Fram Museum Oslo

Explorers

Hassel, Sverre Helge (1876-1928)

Hassel was a customs officer and polar explorer who participated on the second and third Fram expeditions.

Sverre Helge Hassel (1876-1928)

Sverre Helge Hassel was born on 30 July 1876 and grew up in the working class district of Grønland in Kristiania (Oslo). His parents were “restaurateur and dance host” Martinius Pedersen Hassel (born in Skotselv 7 February 1851) and Elise Mathea Pedersen.

Sverre Hassel’s grandfather, Petter Nilsen, worked as a blacksmith at the Hassel ironworks at Modum, and he moved there with his wife Kristine Birgitte Johannesdatter between 1858 and 1863. They had seven children who grew up at the ironworks. Sverre’s father probably took the surname Hassel from here when the family moved to Kristiania.

Sverre Hassel was married to Helene Topper (born 1889) and they had two sons and a daughter.

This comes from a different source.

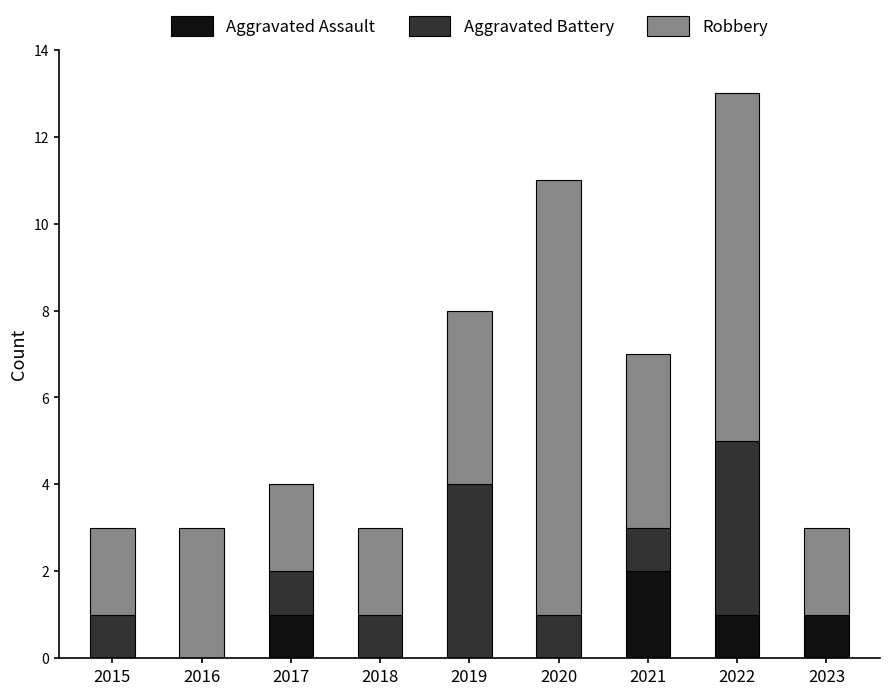

Reading right to left, transcribe the values for Aggravated Assault.

2023=1	2022=1	2021=2	2020=0	2019=0	2018=0	2017=1	2016=0	2015=0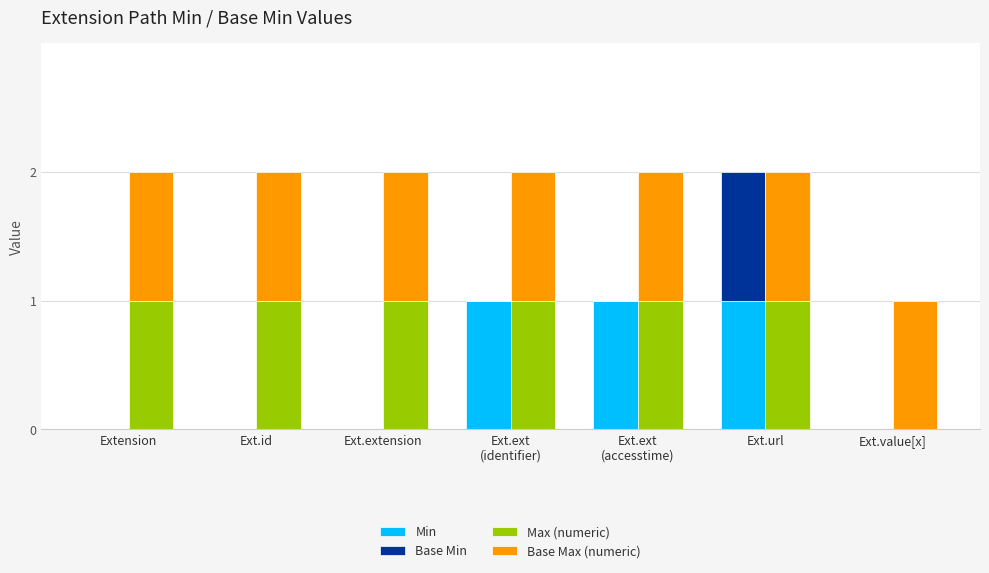

What is the label of the 4th bar from the left?

Ext.ext
(identifier)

As soon as Hassel was old enough, he went to sea to earn his mate and shipmaster certificate after some years of duty on board the training ship Christiania. This training vessel was originally built in Maine, US, under the name Star of the Empire, and it was used as trading vessel in the East Indies. A Norwegian committee bought the vessel from Great Britain where it had been renamed Lady Grey. In Norway it was rebuilt as a “training ship for boys who were destined to be sailors”. Hassel must have been one of the first boys who were lucky enough to join the vessel. In 1883, 127 young boys applied, only 30 were accepted. The boys came from all parts of the society, and the routines on board the ship were strict. Hassel’s experience from his years on the Christiania must have given him a good background for the discipline needed at the Framsome years later. It is said that captains who got rookie sailors from the Christiania could state that “The Christiania was a good school, both for the human nature and educationally.”

Between 1898 and 1902, Hassel participated as an all-round man on the polar ship Fram on Otto Sverdrup’s expedition to northwest Greenland and the islands north of Canada. The expedition mapped c. 150 000 km² of land by dog-sled, which made Hassel an expert dog driver. This was the greatest geographical mapping ever done on a polar expedition so far.

After returning to Norway in 1902, Hassel became a constable in the Navy, stationed in Horten. In 1904 he got an engagement as a customs assistant in Kristiansand. It was in Kristiansand that he joined Roald Amundsen’s expedition with the Fram in 1910 as an expert dog driver. Hassel had got one year’s leave from his engagement at the customs office, and his plan was to join the first part of the expedition when it apparently was heading towards the Arctic. But, when the Fram reached Madeira in the summer of 1910, and the crew was informed of Amundsen’s plan to conquer the South Pole, Hassel, as the others, accepted joining the expedition to the Antarctic. On December 14, 1911, he, Amundsen, Hanssen, Olav Bjaaland and Oscar Wisting were the first to reach the South Pole - Hassel driving one of the sledges.

Hassel said this about the expedition and the climate at the South Pole in an interview Roald Amundsen had with The New York Times 12 March 1912:

”It was not very cold, and near the pole itself we experienced fine weather. I have known it colder in Christiania. Without the dogs, however, we could not have got through and kept up our food supplies. Dog flesh is not the worst kind of food. The dogs are very ready to eat each other; indeed they are sometimes fonder of their companions dead than alive. Captain Amundsen is a wonderful man. We could never have accomplished the journey without him.”

Hassel said no to Amundsen’s offer to extend the expedition to the North Pole, and went back to customs work in Kristiansand and later in Farsund.

In the winter of 1913 he held over 100 lectures about the expedition to the South Pole. In October of 1916 he wrote a long letter to Fridtjof Nansen with the suggestion of making the Fram into a museum. It was Otto Sverdrup who later started this work.

In 1922 Hassel became a customs manager in Grimstad. He and Roald Amundsen kept their relationship, and in June 1928, 51 years old, Hassel died of a heart attack in Roald Amundsen’s garden while visiting his friend. Roald Amundsen himself died in an airplane crash only 12 days later.

Sources tell that Hassel was a low-voiced person, and that he was a loyal companion to Amundsen, despite the sometimes very negative characteristics he could give Amundsen in his South Pole diary. He represented Amundsen both in Hjalmar Johansen’s and Kristian Prestrud’s funerals. It has been said that he was a “rare skilled and sympathetic man with a strong personality who held his friends’ admiration and trust”.

Mount Hassel in Antarctica is named after him. He also has a street named after him in Stavanger, and the waters between Amund Ringnes Island and Ellef Ringnes Island in North Canada were named after him the "Hassel Sound".